Rapidly evolving technologies are changing the face of farming in many ways. Commonly used applications include sensors, satellites, and drones — which are combined with data analytics to extract value from the massive volume of data accumulated.
Another key player in the agri-tech equation? Agricultural robots — which in their various forms help boost efficiency, productivity, and a farmer’s bottom line.
Changing the farming landscape
In a recent post for Modern Farmer, gardening expert Briana Yablonski describes the growing role of robots within the farming industry.
“Although robots aren’t present in every farm field, they’re increasing in presence and implementing new technologies,” she writes.

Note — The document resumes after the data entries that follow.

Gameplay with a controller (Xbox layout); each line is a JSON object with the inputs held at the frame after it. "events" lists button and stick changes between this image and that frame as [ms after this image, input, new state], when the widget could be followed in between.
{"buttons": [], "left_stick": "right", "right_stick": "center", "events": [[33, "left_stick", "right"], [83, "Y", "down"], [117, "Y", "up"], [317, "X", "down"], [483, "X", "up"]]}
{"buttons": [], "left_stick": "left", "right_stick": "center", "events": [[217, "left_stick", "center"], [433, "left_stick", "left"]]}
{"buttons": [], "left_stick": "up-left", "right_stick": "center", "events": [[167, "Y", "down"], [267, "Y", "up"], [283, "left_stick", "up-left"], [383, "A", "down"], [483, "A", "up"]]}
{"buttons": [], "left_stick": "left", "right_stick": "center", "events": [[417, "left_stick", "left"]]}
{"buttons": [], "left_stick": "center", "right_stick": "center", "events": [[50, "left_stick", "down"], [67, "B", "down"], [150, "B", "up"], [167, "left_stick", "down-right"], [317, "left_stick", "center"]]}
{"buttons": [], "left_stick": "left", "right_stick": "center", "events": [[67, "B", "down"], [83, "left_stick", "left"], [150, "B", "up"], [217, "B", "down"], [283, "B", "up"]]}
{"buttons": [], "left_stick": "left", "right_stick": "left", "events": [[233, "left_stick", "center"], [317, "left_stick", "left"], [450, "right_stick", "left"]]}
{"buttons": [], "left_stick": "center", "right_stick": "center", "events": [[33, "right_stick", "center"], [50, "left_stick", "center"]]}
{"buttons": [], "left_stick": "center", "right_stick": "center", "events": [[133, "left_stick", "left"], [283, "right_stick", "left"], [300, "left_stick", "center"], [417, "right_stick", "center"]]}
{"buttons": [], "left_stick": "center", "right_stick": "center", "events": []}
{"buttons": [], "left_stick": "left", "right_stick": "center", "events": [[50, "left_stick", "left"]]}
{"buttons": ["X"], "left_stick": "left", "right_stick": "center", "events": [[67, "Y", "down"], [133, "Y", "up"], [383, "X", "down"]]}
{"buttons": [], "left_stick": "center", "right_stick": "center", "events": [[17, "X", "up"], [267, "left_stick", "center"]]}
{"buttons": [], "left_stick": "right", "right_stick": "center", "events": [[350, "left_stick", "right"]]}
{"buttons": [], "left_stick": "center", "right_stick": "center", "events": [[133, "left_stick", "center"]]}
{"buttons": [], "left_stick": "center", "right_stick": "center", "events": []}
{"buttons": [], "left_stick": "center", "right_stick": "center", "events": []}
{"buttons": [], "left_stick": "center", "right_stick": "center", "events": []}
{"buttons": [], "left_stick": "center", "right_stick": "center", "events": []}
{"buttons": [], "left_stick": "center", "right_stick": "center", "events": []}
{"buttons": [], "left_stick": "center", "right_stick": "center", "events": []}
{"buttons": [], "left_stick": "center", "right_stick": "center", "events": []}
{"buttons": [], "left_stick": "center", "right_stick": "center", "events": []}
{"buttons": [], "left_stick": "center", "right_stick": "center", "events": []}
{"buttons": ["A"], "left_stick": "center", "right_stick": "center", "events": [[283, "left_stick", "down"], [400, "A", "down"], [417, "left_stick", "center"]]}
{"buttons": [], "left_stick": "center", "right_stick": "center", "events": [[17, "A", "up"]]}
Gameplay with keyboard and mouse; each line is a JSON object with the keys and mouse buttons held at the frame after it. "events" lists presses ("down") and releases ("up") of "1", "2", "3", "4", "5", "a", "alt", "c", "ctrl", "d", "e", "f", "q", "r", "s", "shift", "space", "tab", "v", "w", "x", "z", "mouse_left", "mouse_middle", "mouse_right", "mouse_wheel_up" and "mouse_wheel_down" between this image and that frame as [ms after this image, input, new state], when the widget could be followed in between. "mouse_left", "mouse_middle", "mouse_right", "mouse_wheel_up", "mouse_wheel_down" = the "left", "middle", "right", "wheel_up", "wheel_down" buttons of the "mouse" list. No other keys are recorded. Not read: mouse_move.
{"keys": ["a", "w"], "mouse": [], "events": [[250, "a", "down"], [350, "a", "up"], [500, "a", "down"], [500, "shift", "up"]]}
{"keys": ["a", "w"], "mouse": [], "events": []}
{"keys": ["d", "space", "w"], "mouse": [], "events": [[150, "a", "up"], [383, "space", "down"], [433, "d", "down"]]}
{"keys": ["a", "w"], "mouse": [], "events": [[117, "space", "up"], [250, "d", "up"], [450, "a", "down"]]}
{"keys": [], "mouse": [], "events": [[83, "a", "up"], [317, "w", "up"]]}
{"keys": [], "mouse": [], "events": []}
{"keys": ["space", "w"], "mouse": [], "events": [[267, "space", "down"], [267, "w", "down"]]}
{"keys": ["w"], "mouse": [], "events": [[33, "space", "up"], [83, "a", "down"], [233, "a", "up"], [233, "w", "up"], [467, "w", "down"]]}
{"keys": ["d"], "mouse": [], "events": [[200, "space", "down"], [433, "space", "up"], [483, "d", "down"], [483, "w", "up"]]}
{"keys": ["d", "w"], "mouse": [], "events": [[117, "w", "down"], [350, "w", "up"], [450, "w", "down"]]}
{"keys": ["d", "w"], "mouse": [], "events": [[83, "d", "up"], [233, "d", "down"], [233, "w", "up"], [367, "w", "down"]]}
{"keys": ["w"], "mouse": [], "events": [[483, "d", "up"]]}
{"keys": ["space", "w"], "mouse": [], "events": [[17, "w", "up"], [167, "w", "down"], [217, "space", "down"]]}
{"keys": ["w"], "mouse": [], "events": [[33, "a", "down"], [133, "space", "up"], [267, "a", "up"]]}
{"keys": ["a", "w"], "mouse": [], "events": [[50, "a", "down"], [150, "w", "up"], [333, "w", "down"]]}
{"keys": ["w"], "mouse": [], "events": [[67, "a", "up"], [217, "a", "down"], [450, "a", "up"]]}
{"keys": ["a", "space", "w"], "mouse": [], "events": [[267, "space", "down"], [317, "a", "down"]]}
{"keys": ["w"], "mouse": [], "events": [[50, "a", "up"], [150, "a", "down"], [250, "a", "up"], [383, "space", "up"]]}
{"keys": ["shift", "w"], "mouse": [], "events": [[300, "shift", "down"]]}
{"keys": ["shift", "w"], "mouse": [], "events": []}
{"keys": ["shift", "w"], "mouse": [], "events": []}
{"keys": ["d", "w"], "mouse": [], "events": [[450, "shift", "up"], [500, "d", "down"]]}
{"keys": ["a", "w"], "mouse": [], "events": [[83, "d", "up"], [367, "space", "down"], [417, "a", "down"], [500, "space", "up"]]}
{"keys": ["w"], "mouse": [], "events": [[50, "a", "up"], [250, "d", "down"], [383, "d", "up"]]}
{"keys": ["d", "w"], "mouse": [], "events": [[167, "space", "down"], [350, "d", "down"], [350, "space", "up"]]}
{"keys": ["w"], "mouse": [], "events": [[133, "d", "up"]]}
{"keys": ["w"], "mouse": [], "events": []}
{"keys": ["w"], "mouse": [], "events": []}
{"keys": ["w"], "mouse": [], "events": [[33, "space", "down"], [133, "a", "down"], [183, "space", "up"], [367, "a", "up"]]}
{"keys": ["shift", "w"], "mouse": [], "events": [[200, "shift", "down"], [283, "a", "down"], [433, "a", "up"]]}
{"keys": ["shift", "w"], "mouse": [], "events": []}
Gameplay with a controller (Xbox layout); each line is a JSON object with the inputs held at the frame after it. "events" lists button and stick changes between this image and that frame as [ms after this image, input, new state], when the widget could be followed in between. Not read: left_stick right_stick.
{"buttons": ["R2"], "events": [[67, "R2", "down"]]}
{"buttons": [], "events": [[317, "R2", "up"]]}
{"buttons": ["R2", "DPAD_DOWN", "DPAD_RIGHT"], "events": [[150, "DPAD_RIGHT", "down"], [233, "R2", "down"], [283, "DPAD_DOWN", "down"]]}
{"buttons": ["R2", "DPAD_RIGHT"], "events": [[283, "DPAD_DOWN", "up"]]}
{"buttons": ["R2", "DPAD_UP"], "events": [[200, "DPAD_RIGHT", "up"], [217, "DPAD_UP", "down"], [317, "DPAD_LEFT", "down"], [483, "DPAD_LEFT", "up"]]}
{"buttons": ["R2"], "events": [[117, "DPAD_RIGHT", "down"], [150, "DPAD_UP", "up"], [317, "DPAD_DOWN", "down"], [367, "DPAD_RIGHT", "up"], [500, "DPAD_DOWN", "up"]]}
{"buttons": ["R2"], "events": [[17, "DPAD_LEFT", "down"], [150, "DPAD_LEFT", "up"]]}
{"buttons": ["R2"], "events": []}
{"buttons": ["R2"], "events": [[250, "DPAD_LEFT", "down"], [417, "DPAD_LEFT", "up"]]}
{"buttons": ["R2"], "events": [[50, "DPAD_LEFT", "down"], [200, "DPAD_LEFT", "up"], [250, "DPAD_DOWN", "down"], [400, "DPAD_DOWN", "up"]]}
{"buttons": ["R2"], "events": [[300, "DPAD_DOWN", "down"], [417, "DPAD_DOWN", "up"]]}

Yablonski lists five ways agricultural robots could make a big impact both today and in the future:
- More precise nutrient applications. Sensors and cameras can scan fields to detect nutrient deficiencies; sensors help with soil evaluation; and the data gathered informs precise nutrient application.
- Reduced need for human labor. Several companies are developing robots that use lasers for precision weed killing and others are designing robots that can harvest crops with the right touch at the right time.
- Less time in the tractor: Autonomous tractors enabled by GPS-driven technology can help with planting, cultivating, and harvesting without a human behind the wheel.
- Precision pest control: Some agricultural robots can spot pest trouble spots in fields and apply pesticides or “beneficial predators” in the specific location needed.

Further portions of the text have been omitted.